Purpose: Among the members of the DOCK family, DOCK1-5 function as guanine-nucleotide exchange factors for small GTPase Rac1, which regulates the actin cytoskeleton. It has been reported that in model organisms the Dock-Rac axis is required for myoblast fusion. We examined the role of DOCK1-5 in trophoblast fusion herein. Methods: We used a quantitative polymerase chain reaction (qPCR) to examine the mRNA expressions of DOCK1-5 and differentiation-related genes, i.e., fusogenic genes, in human trophoblastic cell lines, BeWo and JEG-3. We treated BeWo cells with TBOPP and C21 to inhibit DOCK1 and DOCK5. Cell dynamics and cell fusion were assessed by live imaging and immunostaining.
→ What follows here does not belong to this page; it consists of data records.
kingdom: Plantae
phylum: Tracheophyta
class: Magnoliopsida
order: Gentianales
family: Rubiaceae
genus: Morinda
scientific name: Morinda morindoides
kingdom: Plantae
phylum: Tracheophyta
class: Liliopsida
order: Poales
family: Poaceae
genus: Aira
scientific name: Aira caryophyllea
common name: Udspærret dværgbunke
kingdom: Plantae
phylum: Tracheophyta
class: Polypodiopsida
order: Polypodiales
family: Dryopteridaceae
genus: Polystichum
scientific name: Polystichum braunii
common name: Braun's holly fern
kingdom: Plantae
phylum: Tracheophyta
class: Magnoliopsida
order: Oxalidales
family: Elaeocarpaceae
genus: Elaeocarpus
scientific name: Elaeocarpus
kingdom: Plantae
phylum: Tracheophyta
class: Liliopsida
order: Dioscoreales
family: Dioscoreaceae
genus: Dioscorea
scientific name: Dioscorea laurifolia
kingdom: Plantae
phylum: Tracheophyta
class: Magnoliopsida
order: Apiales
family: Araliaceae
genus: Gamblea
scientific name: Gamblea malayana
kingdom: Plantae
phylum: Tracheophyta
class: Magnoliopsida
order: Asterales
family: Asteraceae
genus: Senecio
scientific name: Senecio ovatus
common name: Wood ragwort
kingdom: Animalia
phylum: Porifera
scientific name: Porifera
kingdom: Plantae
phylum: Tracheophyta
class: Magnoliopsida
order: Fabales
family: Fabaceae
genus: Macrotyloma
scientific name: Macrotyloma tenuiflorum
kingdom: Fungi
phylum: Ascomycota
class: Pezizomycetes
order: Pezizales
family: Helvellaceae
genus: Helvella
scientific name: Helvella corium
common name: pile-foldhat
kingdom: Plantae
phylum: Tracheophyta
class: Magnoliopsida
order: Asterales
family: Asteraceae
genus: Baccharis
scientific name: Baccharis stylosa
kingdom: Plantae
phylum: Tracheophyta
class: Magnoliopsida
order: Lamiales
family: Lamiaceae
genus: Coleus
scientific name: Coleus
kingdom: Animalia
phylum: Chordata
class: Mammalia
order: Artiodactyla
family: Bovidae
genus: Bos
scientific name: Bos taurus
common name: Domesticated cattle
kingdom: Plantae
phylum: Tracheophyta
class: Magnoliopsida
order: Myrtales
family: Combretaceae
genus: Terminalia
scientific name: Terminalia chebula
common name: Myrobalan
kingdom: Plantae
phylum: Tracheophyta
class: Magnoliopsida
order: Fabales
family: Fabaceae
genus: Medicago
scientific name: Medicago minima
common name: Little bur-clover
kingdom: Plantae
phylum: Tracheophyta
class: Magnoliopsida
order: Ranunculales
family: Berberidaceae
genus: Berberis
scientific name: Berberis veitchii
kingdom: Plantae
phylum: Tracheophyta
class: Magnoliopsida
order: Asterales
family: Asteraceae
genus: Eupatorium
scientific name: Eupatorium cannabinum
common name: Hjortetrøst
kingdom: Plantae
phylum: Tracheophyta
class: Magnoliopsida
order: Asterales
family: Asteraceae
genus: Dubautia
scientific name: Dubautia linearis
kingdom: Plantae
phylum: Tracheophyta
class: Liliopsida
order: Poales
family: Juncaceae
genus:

The signaling pathways induced by DOCK1/5 inhibition were examined by western blotting. Results: DOCK1 and DOCK5 were expressed in BeWo cells. The inhibition of DOCK1 or DOCK5 did not prevent the cell fusion induced by forskolin (a common reagent for cell fusion); it induced cell fusion. DOCK1 inhibition induced cell death, as did forskolin. DOCK1 and DOCK5 inhibition for 24 and 48 h increased the expression of the genes ASCT2 and SYNCYTIN2, which code responsive proteins of trophoblast cell fusion, respectively. Conclusion: DOCK1 and DOCK5 inhibition participates in BeWo cell fusion, probably via pathways independent from forskolin-mediated pathways.